The reason this principle is accepted and encouraged is that it is widely regarded as a good thing that parties to a dispute will attempt to settle their differences rather than going to Court on every occasion. Thus, there is a clear public policy justification for the rule.

Any concession offered in a without prejudice letter cannot be referred to later on if the matter is not settled and it goes ahead to Court. Therefore, if I owe you a disputed debt of €100,000 and you offer, in a without prejudice letter, to accept €70,000 in full and final settlement, and I do not accept this offer you can pursue me for the full €100,000 in Court and I cannot refer to your previous willingness to accept €70,000 as evidence that I do not owe you €100,000.

This liability of €100,000 must be disputed by me, though. If I accepted I owed the €100,000 but was merely looking for a discount then I cannot rely on the Without Prejudice label as there is no dispute about the debt or the amount owed.

Where a party makes a without prejudice the response to that offer, regardless of the content, is also privileged as the entire totality of that correspondence is privileged.

The Without Prejudice Label

Marking your correspondence “without prejudice”, however, does not mean it is truly without prejudice; your letter must have been part of an attempt to settle the dispute and there must have been legal proceedings in being or being contemplated by one of the parties. Using the label will not give any protection if the correspondence is not a genuine attempt to settle a dispute.

Thus, another way to think of without prejudice correspondence, which will have the protection later on, is without prejudice correspondence which makes some type of concession. If it does this then it is clear it is an attempt to settle the dispute.

A without prejudice letter is the opposite of open correspondence.

An open letter may contain an offer, for tactical reasons in litigation, to settle a dispute. This letter will be relied upon in Court to influence the Judge when it comes to awarding costs at the end of the hearing and if such a letter is written it should be made clear that it is open.

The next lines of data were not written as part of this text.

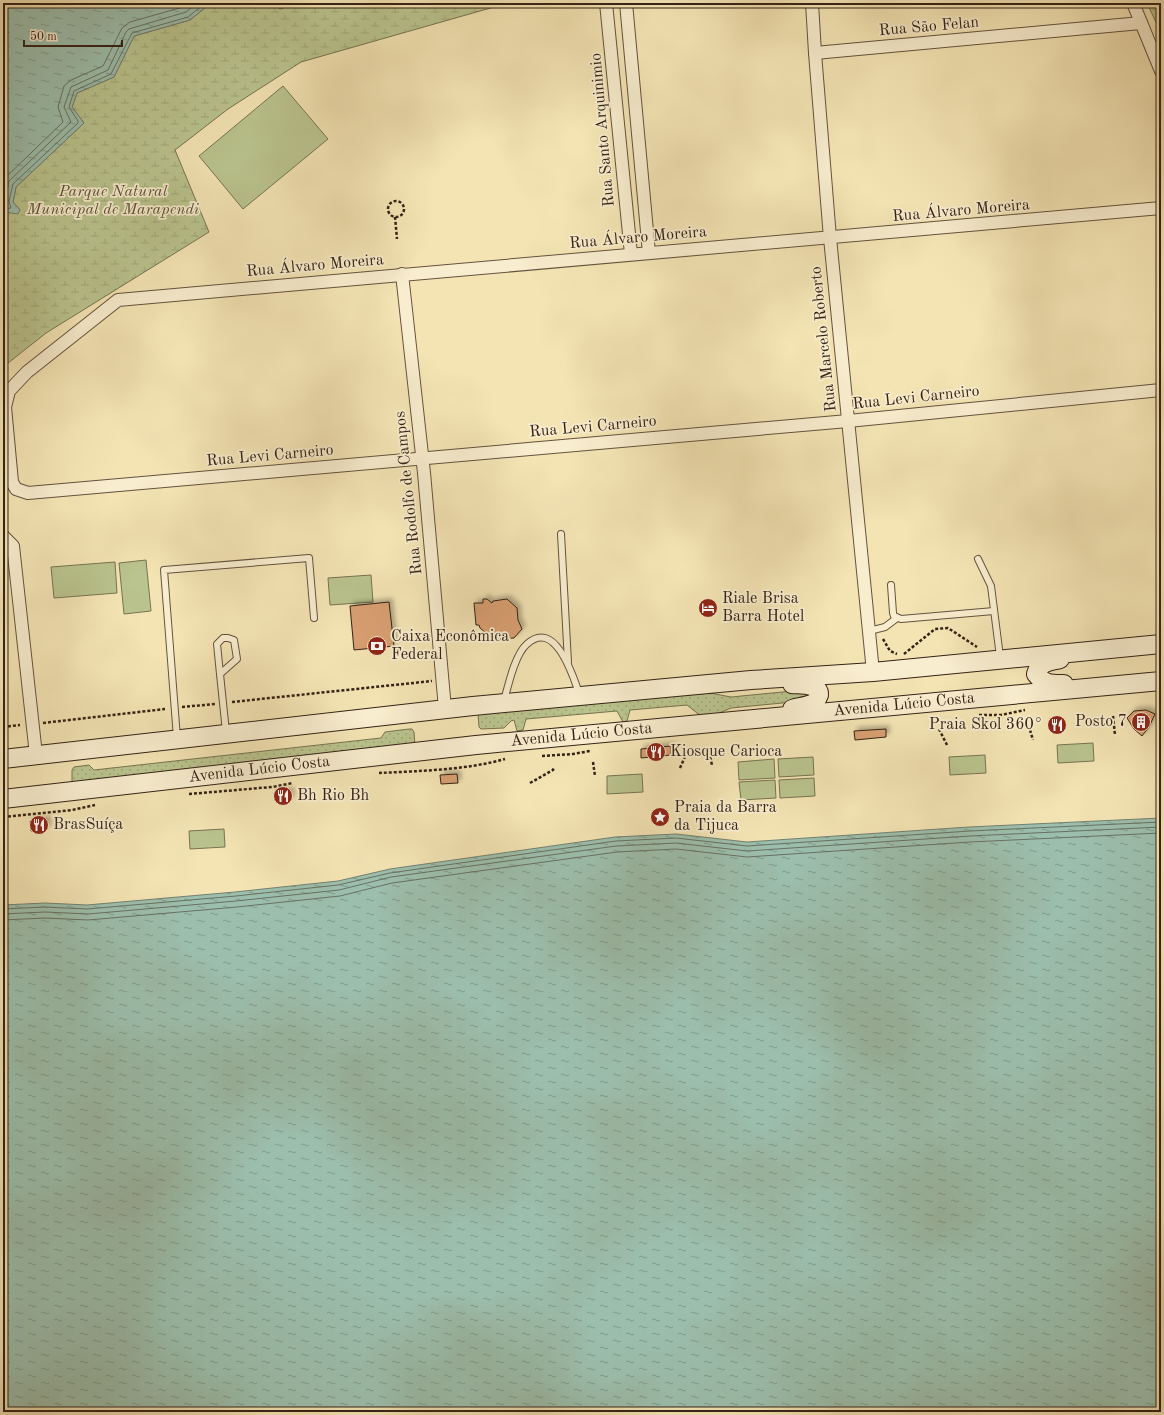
<svg xmlns="http://www.w3.org/2000/svg" width="1164" height="1415" font-family="'Old Standard TT',serif">
	<defs>
		<pattern id="grass-dots" width="8" height="8" patternUnits="userSpaceOnUse"><rect width="8" height="8" fill="#bac48e"/><path d="M2 2h.1M6 6h.1" fill="none" stroke="#a0a87a" stroke-width="1.8" stroke-linecap="round"/></pattern>
		<pattern id="wetland-marsh" width="20" height="14" patternUnits="userSpaceOnUse"><rect width="20" height="14" fill="#bac48e"/><path d="M1 5h8M5 5V1M11 12h8M15 12V8" fill="none" stroke="#a0a87a"/></pattern>
		<pattern id="water-ripples" width="26" height="14" patternUnits="userSpaceOnUse"><rect width="26" height="14" fill="#9cbfad"/><path d="M2 4q2-2 4 0t4 0M15 11q2-2 4 0t4 0" fill="none" stroke="#809b8c"/></pattern>
		<filter id="shadow"><feDropShadow dx="3.5" dy="-3.5" stdDeviation="2" flood-color="#0004"/></filter>
	</defs>
	<rect width="100%" height="100%" fill="#f4e4b4"/>
	<filter id="stains"><feTurbulence type="fractalNoise" baseFrequency=".005" numOctaves="4"/><feColorMatrix values="0 0 0 0 .2 0 0 0 0 .09 0 0 0 0 .02 0 0 0 .5 -.17"/></filter>
	<radialGradient id="worn" r=".72"><stop offset=".6" stop-color="#630" stop-opacity="0"/><stop offset="1" stop-color="#630" stop-opacity=".3"/></radialGradient>
	<g fill="url(#grass-dots)" stroke="#777352">
		<polygon points="1147,3 1161,3 1161,33"/>
		<polygon points="803,690 808,696 803,701 731,708 712,716 702,717 687,705 630,710 627,721 623,722 617,711 526,719 523,730 517,731 514,720 511,721 504,728 481,729 479,727 478,714 710,693 731,697"/>
		<polygon points="409,729 412,729 414,732 415,745 72,783 72,770 74,767 89,765 94,770 381,738 385,732"/>
	</g>
	<polygon fill="url(#wetland-marsh)" stroke="#777352" points="211,3 272,3 280,9 298,3 508,3 301,62 228,109 175,150 209,232 46,333 3,367 3,214 4,212 20,210 13,202 16,187 84,123 72,107 77,93 114,77 134,36 190,20"/>
	<g fill="#bac48e" stroke="#777352">
		<polygon points="283,86 328,139 243,209 199,156"/>
		<polygon points="146,560 151,611 124,614 119,563"/>
		<polygon points="115,562 117,593 54,598 51,567"/>
		<polygon points="371,575 373,602 330,605 328,578"/>
		<polygon points="1093,743 1094,761 1058,763 1057,745"/>
		<polygon points="985,755 986,773 950,775 949,757"/>
		<polygon points="813,757 814,775 779,777 778,759"/>
		<polygon points="774,759 775,778 739,780 738,762"/>
		<polygon points="642,774 643,792 607,794 607,776"/>
		<polygon points="814,778 815,796 780,798 779,780"/>
		<polygon points="775,780 776,798 741,800 739,782"/>
		<polygon points="224,829 225,847 190,849 189,831"/>
	</g>
	<g fill="url(#water-ripples)" stroke="#728071">
		<polygon points="3,3 211,3 190,20 134,36 114,77 77,93 72,107 84,123 16,187 13,202 20,210 18,214 4,212 3,214"/>
		<polygon points="1161,818 1161,1412 3,1412 3,905 45,903 87,905 235,892 338,881 390,869 615,837 676,834 747,842 969,827"/>
	</g>
	<g fill="none" stroke-linecap="round" stroke-linejoin="round">
		<g stroke="#687062" stroke-width="1">
			<polyline points="3,180 63,122 58,107 64,86 71,80 103,66 122,28 130,22 183,7 188,3"/>
			<polyline points="3,203 9,181 71,122 64,107 71,87 108,70 126,32 129,29 186,12 197,3"/>
			<polyline points="3,209 11,208 9,201 13,184 78,123 78,121 69,107 74,91 111,74 132,33 188,17 205,3"/>
			<polyline points="3,909 45,907 87,909 236,896 338,885 390,873 616,841 676,838 747,846 970,831 1161,822"/>
			<polyline points="3,914 45,912 88,914 236,901 339,890 391,877 616,846 676,843 747,851 970,836 1161,827"/>
			<polyline points="3,920 45,918 88,920 237,907 340,896 392,883 617,852 676,849 747,857 970,842 1161,833"/>
		</g>
	</g>
	<g fill="#d89f72" stroke="#342216" filter="url(#shadow)">
		<polygon points="483,599 487,599 492,603 493,601 507,599 517,608 518,620 522,629 514,638 493,639 480,628 479,625 476,625 474,603 483,603"/>
		<polygon points="389,602 394,646 354,650 350,606"/>
		<polygon points="1146,710 1155,714 1149,727 1142,736 1134,729 1127,718 1134,711"/>
		<polygon points="886,729 886,737 855,740 854,731"/>
		<polygon points="671,746 671,755 641,758 641,749"/>
		<polygon points="457,774 458,783 441,784 440,775"/>
		<polygon points="290,791 291,799 275,801 274,793"/>
		<polygon points="47,820 47,829 31,831 30,821"/>
	</g>
	<g fill="none" stroke-linecap="round" stroke-linejoin="round">
		<defs>
			<g id="service">
				<polyline points="561,534 568,662"/>
				<polyline points="978,559 991,586 1000,657"/>
				<polyline points="891,585 893,613 894,616 901,619 994,611"/>
				<polyline points="869,631 885,627 897,618"/>
				<polygon points="223,638 228,638 234,640 237,659 220,674 217,644"/>
				<polyline points="220,674 226,732"/>
				<path d="M504,701C508,686 515,654 527,644C555,618 573,676 579,693"/>
				<polyline points="177,738 164,570 309,558 314,618"/>
			</g>
			<g id="minor">
				<polyline points="606,3 631,254"/>
				<polyline points="626,3 649,253"/>
				<polyline points="812,3 815,53 830,238 873,672"/>
				<polyline points="1133,3 1161,71"/>
				<polyline points="815,53 1141,23"/>
				<polyline points="1161,208 118,300 27,372 9,391 5,407 12,482 16,489 28,493 848,421 1161,390"/>
				<polyline points="402,274 424,473 445,709"/>
				<polyline points="3,536 13,546 36,755"/>
			</g>
			<g id="secondary">
				<path d="M1060,659C1049,662 1039,662 1036,674C1044,685 1052,684 1064,684"/>
				<path d="M792,684C799,685 820,683 819,695C818,698 816,701 814,703C808,706 799,707 792,709"/>
				<polyline points="3,759 473,706 751,680 873,672 1161,644"/>
				<path id="s1" d="M3,799L476,745L1161,681"/>
			</g>
		</defs>
		<use href="#service" stroke="#64523e" stroke-width="8"/>
		<use href="#minor" stroke="#64523e" stroke-width="14"/>
		<use href="#secondary" stroke="#342216" stroke-width="20"/>
		<g stroke="#342216" stroke-width="2.5" stroke-dasharray="3 2" stroke-linecap="butt">
			<circle cx="396" cy="209" r="8"/>
			<polyline points="395,217 397,239"/>
			<polyline points="883,639 890,651 897,654"/>
			<polyline points="904,654 935,629 948,628 977,647"/>
			<polyline points="232,702 432,681"/>
			<polyline points="182,707 215,704"/>
			<polyline points="979,715 1001,715 1025,710"/>
			<polyline points="1113,716 1115,735"/>
			<polyline points="43,723 165,709"/>
			<polyline points="3,727 20,725"/>
			<polyline points="939,729 947,745"/>
			<polyline points="1030,730 1033,740"/>
			<polyline points="709,752 712,765"/>
			<polyline points="542,756 573,754 590,751"/>
			<polyline points="593,762 595,776"/>
			<polyline points="680,768 687,752"/>
			<path d="M379,773C419,771 466,770 505,759"/>
			<polyline points="530,783 553,770 554,767"/>
			<polyline points="189,794 272,787 293,783"/>
			<polyline points="3,817 72,810 95,805"/>
		</g>
		<use href="#service" stroke="#f8edce" stroke-width="6"/>
		<use href="#minor" stroke="#f8edce" stroke-width="12"/>
		<use href="#secondary" stroke="#f8edce" stroke-width="18"/>
	</g>
	<defs>
		<symbol id="hotel-disc" viewBox="-11 -11 22 22"><circle r="9.5" fill="#8f2418" stroke="#f8edce"/><path d="M-6-4.5h1.5V1H6V5H4.5V3h-9V5H-6ZM-4 0a1.8 1.8 0 1 1 3.6 0ZM.5 0V-2.5h3Q6-2.5 6 0Z" fill="#fff"/></symbol>
		<symbol id="bank-disc" viewBox="-11 -11 22 22"><circle r="9.5" fill="#8f2418" stroke="#f8edce"/><path d="M-6-4H6V4H-6ZM0-2.3a2.3 2.3 0 1 0 0 4.6a2.3 2.3 0 1 0 0-4.6Z" fill="#fff"/></symbol>
		<symbol id="building-disc" viewBox="-11 -11 22 22"><circle r="9.5" fill="#8f2418" stroke="#f8edce"/><path d="M-4-6H4V6H1V3H-1V6H-4ZM-2.5-4.3h1.7v1.8h-1.7ZM.8-4.3h1.7v1.8H.8ZM-2.5-1h1.7V.8h-1.7ZM.8-1h1.7V.8H.8Z" fill="#fff"/></symbol>
		<symbol id="restaurant-disc" viewBox="-11 -11 22 22"><circle r="9.5" fill="#8f2418" stroke="#f8edce"/><path d="M-5-6h1v4h1v-4h1v4h1v-4h1v5L-1.5 .5V6h-2V.5L-5-1ZM5-6V6H3V1.5H1.5Q1.5-4 5-6Z" fill="#fff"/></symbol>
		<symbol id="sight-disc" viewBox="-11 -11 22 22"><circle r="9.5" fill="#8f2418" stroke="#f8edce"/><path d="M0-6L1.8-2.2L6-1.7L2.9 1.2L3.7 5.4L0 3.3L-3.7 5.4L-2.9 1.2L-6-1.7L-1.8-2.2Z" fill="#fff"/></symbol>
	</defs>
	<g fill-rule="evenodd">
		<use href="#hotel-disc" x="697" y="597" width="22" height="22"/>
		<use href="#bank-disc" x="366" y="635" width="22" height="22"/>
		<use href="#building-disc" x="1130" y="711" width="22" height="22"/>
		<use href="#restaurant-disc" x="1046" y="714" width="22" height="22"/>
		<use href="#restaurant-disc" x="645" y="741" width="22" height="22"/>
		<use href="#restaurant-disc" x="272" y="785" width="22" height="22"/>
		<use href="#sight-disc" x="649" y="806" width="22" height="22"/>
		<use href="#restaurant-disc" x="28" y="814" width="22" height="22"/>
	</g>
	<g text-anchor="middle" dominant-baseline="central" stroke-width="3.5" stroke-linejoin="round" paint-order="stroke">
		<g font-size="16" fill="#342216" stroke="#f8edce">
			<text transform="translate(929 27) rotate(-5)">Rua São Felan</text>
			<text transform="translate(603 130) rotate(-95)">Rua Santo Arquinimio</text>
			<text transform="translate(961 211) rotate(-5)">Rua Álvaro Moreira</text>
			<text transform="translate(638 238) rotate(-5)">Rua Álvaro Moreira</text>
			<text transform="translate(315 266) rotate(-5)">Rua Álvaro Moreira</text>
			<text transform="translate(824 339) rotate(-96)">Rua Marcelo Roberto</text>
			<text transform="translate(916 398) rotate(-6)">Rua Levi Carneiro</text>
			<text transform="translate(593 427) rotate(-5)">Rua Levi Carneiro</text>
			<text transform="translate(270 456) rotate(-5)">Rua Levi Carneiro</text>
			<text transform="translate(409 493) rotate(-96)">Rua Rodolfo de Campos</text>
			<text stroke="none"><textPath href="#s1" startOffset="906">Avenida Lúcio Costa</textPath></text>
			<text stroke="none"><textPath href="#s1" startOffset="582">Avenida Lúcio Costa</textPath></text>
			<text stroke="none"><textPath href="#s1" startOffset="258">Avenida Lúcio Costa</textPath></text>
		</g>
		<g font-size="16" font-style="italic" fill="#5c533a" stroke="#f8edce">
			<text x="113" y="192">Parque Natural<tspan x="113" dy="18">Municipal de Marapendi</tspan></text>
		</g>
		<g font-size="16" fill="#342216" stroke="#f8edce" text-anchor="start">
			<text x="722" y="599">Riale Brisa<tspan x="722" dy="18">Barra Hotel</tspan></text>
			<text x="391" y="637">Caixa Econômica<tspan x="391" dy="18">Federal</tspan></text>
			<text x="1127" y="722" text-anchor="end">Posto 7</text>
			<text x="1043" y="725" text-anchor="end">Praia Skol 360°</text>
			<text x="670" y="752">Kiosque Carioca</text>
			<text x="297" y="796">Bh Rio Bh</text>
			<text x="674" y="808">Praia da Barra<tspan x="674" dy="18">da Tijuca</tspan></text>
			<text x="53" y="825">BrasSuíça</text>
		</g>
	</g>
	<rect width="1164" height="1415" fill="none" stroke="#f4e4b4" stroke-width="16"/>
	<rect x="4" y="4" width="1156" height="1407" fill="none" stroke="#342216" stroke-width="2"/>
	<rect x="8" y="8" width="1148" height="1399" fill="none" stroke="#342216"/>
	<path d="M24 40v6h98v-6" fill="none" stroke="#342216" stroke-width="2"/>
	<text x="30" y="40" font-size="12" fill="#342216" stroke="#f8edce" stroke-width="3" paint-order="stroke">50 m</text>
	<rect width="100%" height="100%" filter="url(#stains)"/>
	<rect width="100%" height="100%" fill="url(#worn)"/>
</svg>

Two Without Prejudice Labels

There are two without prejudice labels in use:

  1. Without prejudice
  2. Without prejudice save as to costs

The Without Prejudice save as to costs letter is a Calderbank letter (learn more about Calderbank letters here). This type of without prejudice correspondence can only be referred to when the question of costs is being considered by the Court at the end of the trial.

Exceptions to the Without Prejudice Rule

There are exceptions to the rule:

  • When the communications demonstrate the fact of a concluded settlement agreement
  • To help interpret a settlement agreement
  • To provide evidence to have a settlement agreement set aside on the basis of fraud, misrepresentation
  • Where the communications are evidence of perjury or blackmail or other serious impropriety.


The rule applies to written and oral communication, and must be a genuine attempt to settle a dispute. It is the substance of the correspondence that counts, not the label, and this will be assessed objectively.

It is open to the parties where there is no dispute, for example in relation to property purchase/sales, that all correspondence will be without prejudice/subject to contract until there is a binding contract in place. This is the practice in conveyancing in Ireland.

Without prejudice correspondence attracts joint privilege which means that it can only be waived with the consent of both parties.